O caso do Papa Honório é um dos mais controversos da História da Igreja, como observa com justeza Emile Amann, historiador da Igreja, no amplo estudo que dedica à Question d’Honorius no Dictionnaire de Théologie Catholique (vol. VII, coll, 96-132).

No centro do pontificado do Papa Honório, que reinou de 625 a 638, havia a questão do monotelismo, a última das grandes heresias cristológicas. Para agradar o imperador bizantino Heráclio, desejoso de garantir a paz religiosa dentro do seu reinado, o Patriarca de Constantinopla Sérgio procurou encontrar um compromisso entre a ortodoxia católica, segundo a qual em Jesus Cristo há duas naturezas em uma só pessoa, e a heresia monofisita, que atribuía a Cristo uma só pessoa e uma só natureza. O resultado do compromisso foi uma nova heresia, o monotelismo, segundo o qual a dupla natureza de Cristo era movida em suas ações por uma só operação e uma só vontade. Tratava-se de um semi-monofisismo, mas a verdade ou é íntegra ou não é verdade, e uma heresia moderada permanece sempre uma heresia. Sofrônio, Patriarca de Jerusalém, estava entre os que intervieram com mais força para denunciar a nova doutrina, que anulava a humanidade de Cristo e conduzia ao monofisismo, condenado pelo Concílio de Calcedônia (451).

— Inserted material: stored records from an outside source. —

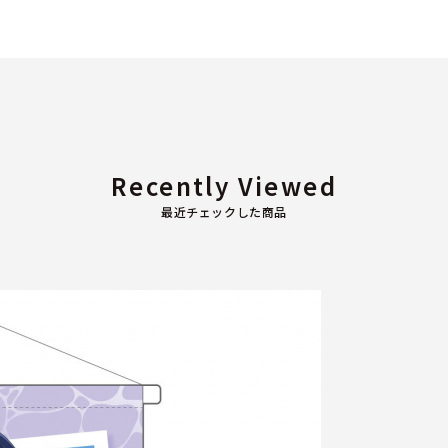
Recently Viewed
最近チェックした商品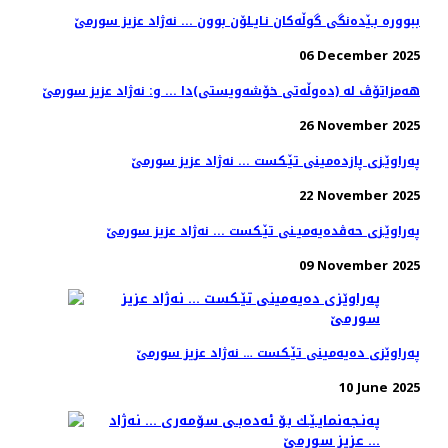
ببووره‌ بـێده‌نگی گوڵه‌كان نـایـلۆن بوون ... نه‌ژاد عزیز سورمێ
06 December 2025
هه‌مزاتۆڤ له‌ (ده‌وڵه‌تی خۆشه‌ویستی)دا ... و: نه‌ژاد عزیز سورمێ
26 November 2025
په‌راوێـزی پازده‌مینی تێـكست ... نه‌ژاد عزیز سورمێ
22 November 2025
په‌راوێـزی حه‌ڤده‌یه‌میـنی تێـكست ... نه‌ژاد عزیز سورمێ
09 November 2025
په‌راوێزی ده‌یه‌مینی تێـكست‌ … نه‌ژاد عزیز سورمێ
10 June 2025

 Sérgio escreveu ao Papa Honório para pedir que “no futuro a ninguém seja permitido afirmar duas operações em Cristo nosso Deus” e obter seu apoio contra Sofrônio. Honório infelizmente aderiu ao pedido. Em uma carta a Sérgio, afirmou que “a vontade de Nosso Senhor Jesus Cristo era apenas uma (unam voluntatem fatemur), pelo fato de que nossa natureza humana foi assumida pela divindade”, e convidou Sofrônio ao silêncio. A correspondência entre Sérgio e Honório é preservada nos registros do VI Concílio Ecumênico (Mansi, Sacrorum Conciliorum nova et amplissima Collectio, vol. XI, coll. 529-554) e foi republicada em latim, grego e francês por Arthur Loth (La cause d’Honorius. Documents originaux avec traduction, notes et conclusion, Victor Palmé, Paris, 1870), bem como em grego e alemão, Georg Kreuzer, Die Honoriusfrage im Mittelalter und in der Neuzeit, Anton Hiersemann, Stuttgart 1975).

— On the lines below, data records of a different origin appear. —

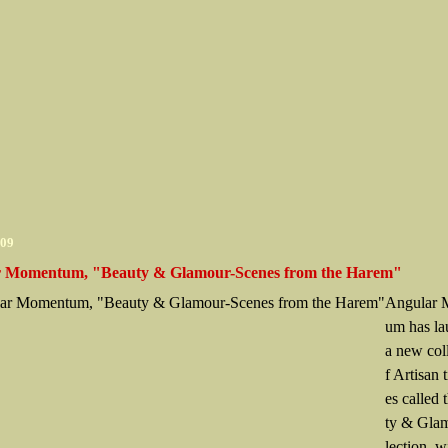
009
 Momentum, "Beauty & Glamour-Scenes from the Harem"
Angular 
um has l
a new col
f Artisan 
es called
ty & Gla
lection, 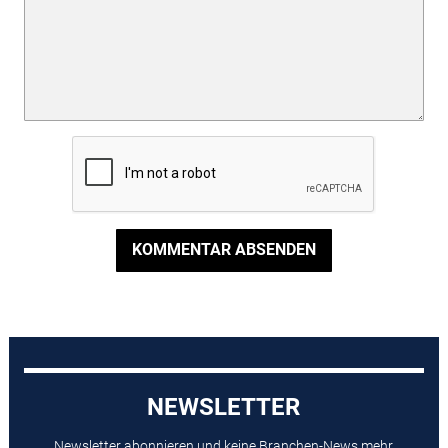
KOMMENTAR ABSENDEN
NEWSLETTER
Newsletter abonnieren und keine Branchen-News mehr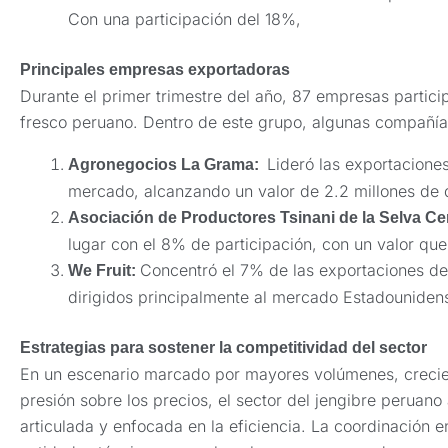
Con una participación del 18%,
Principales empresas exportadoras
Durante el primer trimestre del año, 87 empresas partici
fresco peruano. Dentro de este grupo, algunas compañía
Lideró las exportacione
Agronegocios La Grama:
mercado, alcanzando un valor de 2.2 millones de 
Asociación de Productores Tsinani de la Selva Cen
lugar con el 8% de participación, con un valor que
Concentró el 7% de las exportaciones de 
We Fruit:
dirigidos principalmente al mercado Estadouniden
Estrategias para sostener la competitividad del sector
En un escenario marcado por mayores volúmenes, crecie
presión sobre los precios, el sector del jengibre peruan
articulada y enfocada en la eficiencia. La coordinación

Com o apoio do Papa, Heráclio publicou em 638 um formulário de doutrina chamado Echtesis (“Exposição”), pelo qual impunha a nova teoria de uma só vontade divina de Jesus Cristo como religião oficial. O monotelismo triunfou durante quarenta anos no Império bizantino. Nessa época,  o  mais vigoroso defensor da fé foi o monge Máximo, dito o Confessor, que participou de um Sínodo convocado em Latrão (649) pelo Papa Martinho I para condenar o  monotelismo. Tanto o Papa quanto Máximo foram forçados ao exílio. A Máximo, por se recusar a subscrever as doutrinas monotelitas, foram cortadas a língua e a mão direita. Sofrônio,  Máximo e Martinho  são hoje venerados pela Igreja como santos por sua indômita resistência à heresia monotelita.

A fé católica foi finalmente restaurada pelo III Concílio de Constantinopla, o VI Concílio Ecumênico da Igreja, que se reuniu em 7 de novembro de 680 na presença do Imperador Constantino IV e dos representantes do novo Papa, Santo Agatão. O Concílio condenou o monotelismo e lançou o anátema contra todos aqueles que tinham promovido ou favorecido a heresia, incluindo o Papa Honório na condenação.

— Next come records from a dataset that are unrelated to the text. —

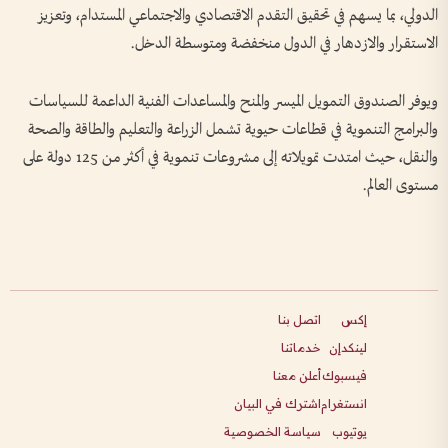
الدولي، بما يسهم في تحقيق التقدم الاقتصادي والاجتماعي المستدام، وتعزيز
الاستقرار والازدهار في الدول منخفضة ومتوسطة الدخل.
ويوفر الصندوق التمويل الميسر والمنح والمساعدات الفنية الداعمة للسياسات
والبرامج التنموية في قطاعات حيوية تشمل الزراعة والتعليم والطاقة والصحة
والنقل، حيث امتدت تمويلاته إلى مشروعات تنموية في أكثر من 125 دولة على
مستوى العالم.
إكس
اتصل بنا
لينكدإن
خدماتنا
فيسبوك
أعلن معنا
انستغرام
اشترك في البيان
يوتيوب
سياسة الخصوصية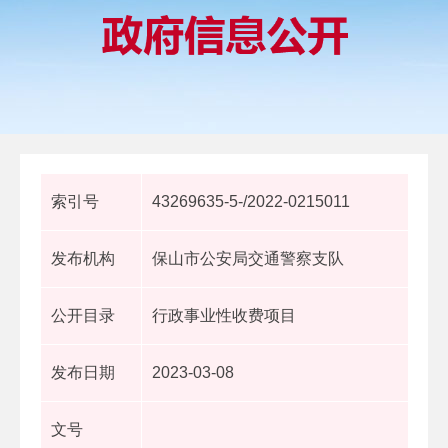
索引号
43269635-5-/2022-0215011
发布机构
保山市公安局交通警察支队
公开目录
行政事业性收费项目
发布日期
2023-03-08
文号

Na XIII sessão, realizada em 28 de março de 681, os Padres conciliares, após proclamar seu desejo de excomungar Sérgio, Ciro de Alexandria, Pirro, Paulo e Pedro, todos Patriarcas de Constantinopla, bem como o bispo Teodoro de Faran, afirmavam: “Com eles desejamos banir da Santa Igreja de Deus e de anatematizar também Honório, outrora Papa da antiga Roma, porque encontramos em sua carta a Sérgio que ele seguiu em tudo a sua opinião e ratificou seus ensinamentos ímpios” (Mansi, col. 556).

Em 9 de agosto de 681, no final da XVI sessão, foram renovados os anátemas contra todos os hereges e fautores da heresia, inclusive Honório: “Sergio haeretico anathema, Cyro haeretico anathema, Honorio haeretico anathema, Pyrro haeretico anathema” (Mansi, XI , 622). No decreto dogmático da XVIII sessão, em 16 de setembro, se diz que, “porquanto [o demônio] não permaneceu inativo, ele que desde o início foi o inventor da malícia, e que se servindo da serpente introduziu a morte venenosa na natureza humana, assim também agora encontrou os instrumentos adequados à sua vontade: aludimos a Teodoro, que foi bispo de Faran; a Sérgio, Pirro, Paulo, Pedro, que foram bispos dessa cidade imperial; e também a Honório, que foi Papa da antiga Roma; (…) [Satanás] encontrou, portanto, os instrumentos adequados, não cessou, através destes, de suscitar no corpo da Igreja os escândalos do erro; e com expressões jamais  ouvidas, disseminou entre o povo fiel a heresia de uma única vontade e uma só operação em duas naturezas de uma [das Pessoas] da Santíssima Trindade, ou seja, de Cristo, nosso verdadeiro Deus, e isso em harmonia com a louca doutrina falsa dos ímpios Apolinário, Severo e Temístio” (Mansi, XI, coll. 636-637).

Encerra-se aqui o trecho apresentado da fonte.